PAGE EXTRACT =
--- START ---
In preparation for the Operation Tempest, smaller groups in Białystok District also joined the Home Army, but with significant clandestine achievements to their credit, such as the Independent Poland and the Combat Organization "Wschód". After the arrest in April 1943 and subsequent execution in Nowosiółki of W. Praga and Mieczysław Blahuszewski, the activities of the Polish People's Party and the Peasant Battalions ceased. Polish socialists had already dispersed earlier, and in general, in the territories incorporated into the USSR in 1939, no units of the Gwardia Ludowa and the People's Army or the Polish Workers' Party were formed. However, after the severe blows inflicted by the Soviet occupier, the political structures of the nationalists were partially reborn. Initially, the strongest was the National Military Organization, but it was broken up by the NKVD in 1940, so the youth group moved to the Military Organization Lizard Union the following year. In January 1944, the region's Home Army began participating in Operation Tempest launching a series of uprisings throughout Białystok. In July and August 1944, the territory of Bialystok District was taken over by the Red Army up to the Narew-Bobr line. The government seat for the Chief of Civil Administration was then moved to Bartenstein. In January 1945, the Red Army overran the last areas of Bialystok District, namely the remaining parts of the districts Łomża and Grajewo, driving the Germans completely out of the territory.

At the end of May 1944, the Government Delegate for the Białystok Voivodeship, Józef Przybyszewski, a prominent activist of the National Party, arrived in Białystok. The Białystok Voivode settled in the St. Roch rectory with Father Adam Abramowicz, who provided him with all-round assistance. Przybyszewski, wanting to strengthen national influence in the ranks of the Home Army, led to the commencement of talks between representatives of the district commands of NOW and NSZ in 1944. The talks led to the unification of both organizations. The talks were facilitated by the situation in the National Armed Forces. The division into NSZ-ZJ and NSZ-AK also affected the District. Boleslaw Kozlowski ("Grot") and Waclaw Nestorowicz ("Kalina"), opponents of Stanislaw Nakoniecznikow ("Kilinski") sided with NSZ-NOW. The envoy of the NSZ-AK Headquarters established a new district command, appointing Captain Waclaw Nestorowicz as acting commander. Meanwhile, in Białystok, Roman Jastrzebski ("Ślepowron"), supported by supporters of Stanislaw Nakoniecznikow ("Kmicic"), took over as commander. There were therefore two district commands of NSZ. The organizational breakdown and chaos reigning in the ranks of this organization facilitated an agreement between the two national organizations, while at the same time giving the NOW activists an advantage.
--- END ---
DATASET ENTRIES =
--- START ---
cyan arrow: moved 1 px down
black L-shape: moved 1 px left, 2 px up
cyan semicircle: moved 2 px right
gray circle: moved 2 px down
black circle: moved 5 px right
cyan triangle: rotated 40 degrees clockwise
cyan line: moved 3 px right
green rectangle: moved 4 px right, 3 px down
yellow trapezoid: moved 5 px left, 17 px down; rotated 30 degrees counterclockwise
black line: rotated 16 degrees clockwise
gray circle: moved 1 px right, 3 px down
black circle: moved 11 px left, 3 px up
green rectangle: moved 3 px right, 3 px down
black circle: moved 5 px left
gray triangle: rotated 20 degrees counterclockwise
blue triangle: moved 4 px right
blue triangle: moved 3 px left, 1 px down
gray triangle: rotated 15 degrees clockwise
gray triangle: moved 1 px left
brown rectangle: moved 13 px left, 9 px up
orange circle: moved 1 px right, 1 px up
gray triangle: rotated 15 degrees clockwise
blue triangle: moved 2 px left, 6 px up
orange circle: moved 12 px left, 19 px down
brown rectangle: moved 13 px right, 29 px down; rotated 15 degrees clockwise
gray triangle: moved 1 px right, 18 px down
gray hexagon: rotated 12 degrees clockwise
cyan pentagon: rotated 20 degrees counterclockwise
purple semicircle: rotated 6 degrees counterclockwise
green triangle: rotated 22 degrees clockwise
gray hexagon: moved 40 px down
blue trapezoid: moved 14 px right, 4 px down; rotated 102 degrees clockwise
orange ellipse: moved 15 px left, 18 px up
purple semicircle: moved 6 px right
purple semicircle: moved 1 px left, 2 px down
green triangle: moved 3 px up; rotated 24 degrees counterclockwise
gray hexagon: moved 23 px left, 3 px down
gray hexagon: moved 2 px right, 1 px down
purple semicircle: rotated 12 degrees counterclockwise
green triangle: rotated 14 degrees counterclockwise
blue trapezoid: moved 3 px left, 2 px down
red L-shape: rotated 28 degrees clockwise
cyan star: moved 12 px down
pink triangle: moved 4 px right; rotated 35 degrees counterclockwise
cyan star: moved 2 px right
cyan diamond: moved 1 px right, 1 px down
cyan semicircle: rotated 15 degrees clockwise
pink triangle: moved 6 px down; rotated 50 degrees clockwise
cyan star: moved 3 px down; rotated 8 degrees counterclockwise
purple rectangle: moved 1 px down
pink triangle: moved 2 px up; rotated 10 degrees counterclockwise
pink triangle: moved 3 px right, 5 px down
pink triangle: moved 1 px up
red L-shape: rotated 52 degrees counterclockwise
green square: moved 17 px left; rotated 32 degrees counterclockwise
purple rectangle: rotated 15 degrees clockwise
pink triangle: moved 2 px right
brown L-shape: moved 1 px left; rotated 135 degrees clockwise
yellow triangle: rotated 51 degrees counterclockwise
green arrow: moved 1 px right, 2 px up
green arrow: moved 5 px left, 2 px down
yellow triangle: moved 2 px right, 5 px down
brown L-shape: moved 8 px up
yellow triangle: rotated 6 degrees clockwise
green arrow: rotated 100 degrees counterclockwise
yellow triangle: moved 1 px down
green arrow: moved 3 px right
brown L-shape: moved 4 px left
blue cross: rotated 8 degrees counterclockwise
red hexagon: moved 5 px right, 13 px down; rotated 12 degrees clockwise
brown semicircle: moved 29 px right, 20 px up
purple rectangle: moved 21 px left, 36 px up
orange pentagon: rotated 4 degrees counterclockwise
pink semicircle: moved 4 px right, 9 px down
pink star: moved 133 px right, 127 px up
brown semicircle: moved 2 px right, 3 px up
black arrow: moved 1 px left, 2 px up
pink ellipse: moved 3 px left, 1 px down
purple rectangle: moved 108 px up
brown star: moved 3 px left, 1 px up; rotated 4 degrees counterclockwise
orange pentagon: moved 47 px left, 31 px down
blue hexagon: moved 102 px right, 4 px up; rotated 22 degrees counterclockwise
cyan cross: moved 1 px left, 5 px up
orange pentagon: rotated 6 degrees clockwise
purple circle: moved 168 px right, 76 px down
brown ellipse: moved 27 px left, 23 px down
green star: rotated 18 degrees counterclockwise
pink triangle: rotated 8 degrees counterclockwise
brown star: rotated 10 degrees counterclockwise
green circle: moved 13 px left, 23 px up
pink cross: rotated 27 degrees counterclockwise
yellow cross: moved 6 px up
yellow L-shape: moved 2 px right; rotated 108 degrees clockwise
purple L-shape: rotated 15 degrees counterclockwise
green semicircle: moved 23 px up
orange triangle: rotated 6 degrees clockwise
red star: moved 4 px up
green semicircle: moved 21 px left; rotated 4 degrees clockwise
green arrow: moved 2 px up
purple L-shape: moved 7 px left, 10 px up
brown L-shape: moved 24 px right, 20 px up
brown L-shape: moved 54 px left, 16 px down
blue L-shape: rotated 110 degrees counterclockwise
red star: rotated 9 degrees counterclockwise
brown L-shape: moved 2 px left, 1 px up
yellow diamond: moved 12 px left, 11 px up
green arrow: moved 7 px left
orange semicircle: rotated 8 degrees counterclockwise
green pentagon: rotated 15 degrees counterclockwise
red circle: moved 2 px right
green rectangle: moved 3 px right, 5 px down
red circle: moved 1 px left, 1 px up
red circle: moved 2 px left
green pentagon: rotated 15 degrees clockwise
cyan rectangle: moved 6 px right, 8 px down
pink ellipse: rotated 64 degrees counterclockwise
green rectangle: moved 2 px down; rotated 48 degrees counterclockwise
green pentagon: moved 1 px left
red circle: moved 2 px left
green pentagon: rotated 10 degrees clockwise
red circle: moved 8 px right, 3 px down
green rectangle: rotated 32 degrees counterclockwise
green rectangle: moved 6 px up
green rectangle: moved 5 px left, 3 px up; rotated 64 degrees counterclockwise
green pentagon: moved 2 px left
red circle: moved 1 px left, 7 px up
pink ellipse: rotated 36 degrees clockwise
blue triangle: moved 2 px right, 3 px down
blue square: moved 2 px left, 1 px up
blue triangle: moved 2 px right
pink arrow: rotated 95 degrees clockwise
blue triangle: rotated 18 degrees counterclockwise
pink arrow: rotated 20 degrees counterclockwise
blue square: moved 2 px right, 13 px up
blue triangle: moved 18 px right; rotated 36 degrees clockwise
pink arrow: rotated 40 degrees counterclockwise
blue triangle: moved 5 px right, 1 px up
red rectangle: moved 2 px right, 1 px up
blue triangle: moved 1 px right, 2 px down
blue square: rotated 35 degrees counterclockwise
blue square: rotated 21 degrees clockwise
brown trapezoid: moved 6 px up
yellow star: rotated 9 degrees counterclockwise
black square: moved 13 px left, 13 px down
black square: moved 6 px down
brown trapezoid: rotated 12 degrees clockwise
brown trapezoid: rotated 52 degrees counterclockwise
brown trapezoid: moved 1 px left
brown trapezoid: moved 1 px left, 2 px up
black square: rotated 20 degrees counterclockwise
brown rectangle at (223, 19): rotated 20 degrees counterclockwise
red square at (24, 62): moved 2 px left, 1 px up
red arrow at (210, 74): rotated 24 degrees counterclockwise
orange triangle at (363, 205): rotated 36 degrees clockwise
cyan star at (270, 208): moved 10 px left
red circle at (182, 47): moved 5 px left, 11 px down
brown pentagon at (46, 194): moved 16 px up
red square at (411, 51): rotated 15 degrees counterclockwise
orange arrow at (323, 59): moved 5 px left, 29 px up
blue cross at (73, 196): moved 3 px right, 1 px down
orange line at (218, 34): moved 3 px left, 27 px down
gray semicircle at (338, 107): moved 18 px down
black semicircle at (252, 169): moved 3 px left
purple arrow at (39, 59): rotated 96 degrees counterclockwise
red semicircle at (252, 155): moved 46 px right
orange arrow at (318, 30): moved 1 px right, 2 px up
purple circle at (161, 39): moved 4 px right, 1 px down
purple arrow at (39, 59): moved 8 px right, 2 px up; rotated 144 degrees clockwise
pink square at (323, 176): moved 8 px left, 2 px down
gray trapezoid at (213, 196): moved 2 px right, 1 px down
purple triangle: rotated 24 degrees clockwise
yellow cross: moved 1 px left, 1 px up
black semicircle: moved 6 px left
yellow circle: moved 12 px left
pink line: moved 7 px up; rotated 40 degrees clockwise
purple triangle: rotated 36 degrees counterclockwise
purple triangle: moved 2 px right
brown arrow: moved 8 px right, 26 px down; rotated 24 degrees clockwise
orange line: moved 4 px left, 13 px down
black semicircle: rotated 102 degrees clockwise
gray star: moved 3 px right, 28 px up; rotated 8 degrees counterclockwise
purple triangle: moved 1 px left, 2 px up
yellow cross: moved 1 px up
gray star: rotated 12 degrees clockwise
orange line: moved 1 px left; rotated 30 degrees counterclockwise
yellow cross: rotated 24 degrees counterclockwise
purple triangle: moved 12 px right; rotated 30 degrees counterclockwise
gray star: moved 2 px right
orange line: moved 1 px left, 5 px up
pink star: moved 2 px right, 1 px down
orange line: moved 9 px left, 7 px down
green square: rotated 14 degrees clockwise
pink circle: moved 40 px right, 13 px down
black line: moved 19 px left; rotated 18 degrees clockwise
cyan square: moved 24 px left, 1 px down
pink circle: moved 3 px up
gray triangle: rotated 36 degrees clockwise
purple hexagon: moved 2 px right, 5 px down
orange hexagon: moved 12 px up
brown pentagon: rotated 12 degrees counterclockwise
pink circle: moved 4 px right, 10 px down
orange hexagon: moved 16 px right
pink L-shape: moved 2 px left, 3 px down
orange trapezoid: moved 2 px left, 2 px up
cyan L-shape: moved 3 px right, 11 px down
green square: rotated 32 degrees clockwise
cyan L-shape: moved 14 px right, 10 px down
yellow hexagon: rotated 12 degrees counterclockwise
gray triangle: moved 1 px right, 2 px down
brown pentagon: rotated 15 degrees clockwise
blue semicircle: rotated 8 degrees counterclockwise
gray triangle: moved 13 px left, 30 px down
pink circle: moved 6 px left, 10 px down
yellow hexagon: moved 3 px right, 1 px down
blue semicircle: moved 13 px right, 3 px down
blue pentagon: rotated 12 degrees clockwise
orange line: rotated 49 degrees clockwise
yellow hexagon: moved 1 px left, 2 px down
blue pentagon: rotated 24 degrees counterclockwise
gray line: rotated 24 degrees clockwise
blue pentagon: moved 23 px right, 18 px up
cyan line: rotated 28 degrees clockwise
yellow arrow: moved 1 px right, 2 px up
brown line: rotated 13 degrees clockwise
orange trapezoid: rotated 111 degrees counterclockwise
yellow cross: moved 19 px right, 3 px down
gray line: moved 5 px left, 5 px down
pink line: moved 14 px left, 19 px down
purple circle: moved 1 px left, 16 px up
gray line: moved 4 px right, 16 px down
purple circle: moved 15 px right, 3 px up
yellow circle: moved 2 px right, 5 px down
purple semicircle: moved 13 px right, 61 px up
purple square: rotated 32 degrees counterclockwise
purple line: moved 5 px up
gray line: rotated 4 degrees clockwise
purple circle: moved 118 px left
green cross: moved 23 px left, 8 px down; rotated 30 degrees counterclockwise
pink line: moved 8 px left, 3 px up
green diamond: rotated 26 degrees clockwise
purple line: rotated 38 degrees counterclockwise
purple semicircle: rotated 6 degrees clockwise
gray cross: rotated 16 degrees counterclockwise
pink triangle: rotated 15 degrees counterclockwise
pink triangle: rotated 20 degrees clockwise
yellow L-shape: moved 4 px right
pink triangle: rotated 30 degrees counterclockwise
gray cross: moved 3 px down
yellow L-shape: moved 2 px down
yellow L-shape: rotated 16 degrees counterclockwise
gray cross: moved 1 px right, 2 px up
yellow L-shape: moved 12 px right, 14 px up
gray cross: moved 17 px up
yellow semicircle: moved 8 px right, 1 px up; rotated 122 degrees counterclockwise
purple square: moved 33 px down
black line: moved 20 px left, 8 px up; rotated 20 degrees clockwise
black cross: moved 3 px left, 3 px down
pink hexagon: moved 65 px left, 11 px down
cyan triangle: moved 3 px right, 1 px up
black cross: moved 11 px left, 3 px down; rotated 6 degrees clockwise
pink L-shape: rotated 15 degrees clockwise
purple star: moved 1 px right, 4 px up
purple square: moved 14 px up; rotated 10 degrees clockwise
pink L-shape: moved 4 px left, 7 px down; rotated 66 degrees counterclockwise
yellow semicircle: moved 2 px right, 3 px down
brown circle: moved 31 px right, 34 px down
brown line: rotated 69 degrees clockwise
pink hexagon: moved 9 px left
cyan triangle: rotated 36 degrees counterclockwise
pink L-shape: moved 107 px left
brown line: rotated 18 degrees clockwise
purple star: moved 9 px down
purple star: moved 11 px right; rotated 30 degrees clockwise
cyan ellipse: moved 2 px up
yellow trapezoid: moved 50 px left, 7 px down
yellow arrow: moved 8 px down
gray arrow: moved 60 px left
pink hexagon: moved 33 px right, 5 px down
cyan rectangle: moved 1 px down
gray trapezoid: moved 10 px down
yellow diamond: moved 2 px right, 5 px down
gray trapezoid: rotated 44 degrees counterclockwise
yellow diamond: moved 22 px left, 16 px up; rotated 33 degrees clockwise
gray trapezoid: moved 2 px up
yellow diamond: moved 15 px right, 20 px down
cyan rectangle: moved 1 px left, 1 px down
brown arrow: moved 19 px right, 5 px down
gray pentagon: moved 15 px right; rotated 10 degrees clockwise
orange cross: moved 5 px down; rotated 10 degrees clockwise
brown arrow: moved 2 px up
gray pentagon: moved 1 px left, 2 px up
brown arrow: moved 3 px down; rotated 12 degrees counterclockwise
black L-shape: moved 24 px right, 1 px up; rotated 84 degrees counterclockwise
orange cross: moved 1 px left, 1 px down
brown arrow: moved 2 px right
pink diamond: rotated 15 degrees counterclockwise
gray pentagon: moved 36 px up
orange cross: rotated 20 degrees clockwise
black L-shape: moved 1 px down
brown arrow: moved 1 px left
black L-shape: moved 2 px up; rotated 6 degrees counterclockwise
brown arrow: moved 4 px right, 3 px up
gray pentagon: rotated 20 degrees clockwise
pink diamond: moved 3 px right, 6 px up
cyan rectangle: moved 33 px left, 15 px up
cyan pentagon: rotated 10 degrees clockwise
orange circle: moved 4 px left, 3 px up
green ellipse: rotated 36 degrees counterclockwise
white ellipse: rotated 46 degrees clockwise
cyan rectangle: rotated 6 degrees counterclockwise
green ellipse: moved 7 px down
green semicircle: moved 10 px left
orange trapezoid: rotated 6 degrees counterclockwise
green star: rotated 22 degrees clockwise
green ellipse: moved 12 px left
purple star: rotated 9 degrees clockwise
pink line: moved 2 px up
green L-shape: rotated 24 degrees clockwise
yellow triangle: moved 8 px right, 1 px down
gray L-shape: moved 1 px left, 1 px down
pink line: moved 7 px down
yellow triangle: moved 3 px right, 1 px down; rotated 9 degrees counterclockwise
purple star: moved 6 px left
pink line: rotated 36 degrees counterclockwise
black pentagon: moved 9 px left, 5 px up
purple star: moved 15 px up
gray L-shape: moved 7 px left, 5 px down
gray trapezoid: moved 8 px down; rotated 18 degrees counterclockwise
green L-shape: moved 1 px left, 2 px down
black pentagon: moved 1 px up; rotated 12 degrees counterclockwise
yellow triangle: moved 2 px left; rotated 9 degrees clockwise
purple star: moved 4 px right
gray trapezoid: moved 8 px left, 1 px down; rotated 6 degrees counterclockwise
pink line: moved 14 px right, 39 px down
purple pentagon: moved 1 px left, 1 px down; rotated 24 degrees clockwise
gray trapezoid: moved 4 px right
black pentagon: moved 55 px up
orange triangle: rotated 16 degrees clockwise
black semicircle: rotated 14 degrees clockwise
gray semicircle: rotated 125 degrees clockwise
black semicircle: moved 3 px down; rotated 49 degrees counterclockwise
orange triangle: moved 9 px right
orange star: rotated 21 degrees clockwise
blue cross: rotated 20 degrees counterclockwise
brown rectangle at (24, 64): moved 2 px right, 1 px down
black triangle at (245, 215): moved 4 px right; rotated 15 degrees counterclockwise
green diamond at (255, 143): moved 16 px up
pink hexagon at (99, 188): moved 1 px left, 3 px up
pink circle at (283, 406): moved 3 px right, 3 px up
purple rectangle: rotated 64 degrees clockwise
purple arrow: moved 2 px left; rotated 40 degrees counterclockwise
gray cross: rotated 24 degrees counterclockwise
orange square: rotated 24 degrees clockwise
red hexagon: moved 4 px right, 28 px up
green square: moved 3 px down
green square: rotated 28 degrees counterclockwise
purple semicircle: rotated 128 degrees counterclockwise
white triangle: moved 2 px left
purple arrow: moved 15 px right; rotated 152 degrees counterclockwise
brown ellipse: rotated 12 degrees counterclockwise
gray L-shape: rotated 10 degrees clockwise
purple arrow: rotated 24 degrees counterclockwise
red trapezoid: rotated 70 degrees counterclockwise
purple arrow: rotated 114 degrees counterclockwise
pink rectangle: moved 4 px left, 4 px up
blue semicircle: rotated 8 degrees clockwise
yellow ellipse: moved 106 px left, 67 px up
--- END ---
WHAT YOU WILL DO =
1. From the text about the Białystok District underground, list every person whose full first name and surname are both given.
2. According to the text about the Białystok District underground, where was the government seat for the Chief of Civil Administration moved after the Red Army reached the Narew-Bobr line?
Rely only on the text about the Białystok District underground for what follows, not on the lines.

PER-TASK ANSWERS =
1. Mieczysław Blahuszewski, Józef Przybyszewski, Adam Abramowicz, Boleslaw Kozlowski, Waclaw Nestorowicz, Stanislaw Nakoniecznikow, Roman Jastrzebski

2. Bartenstein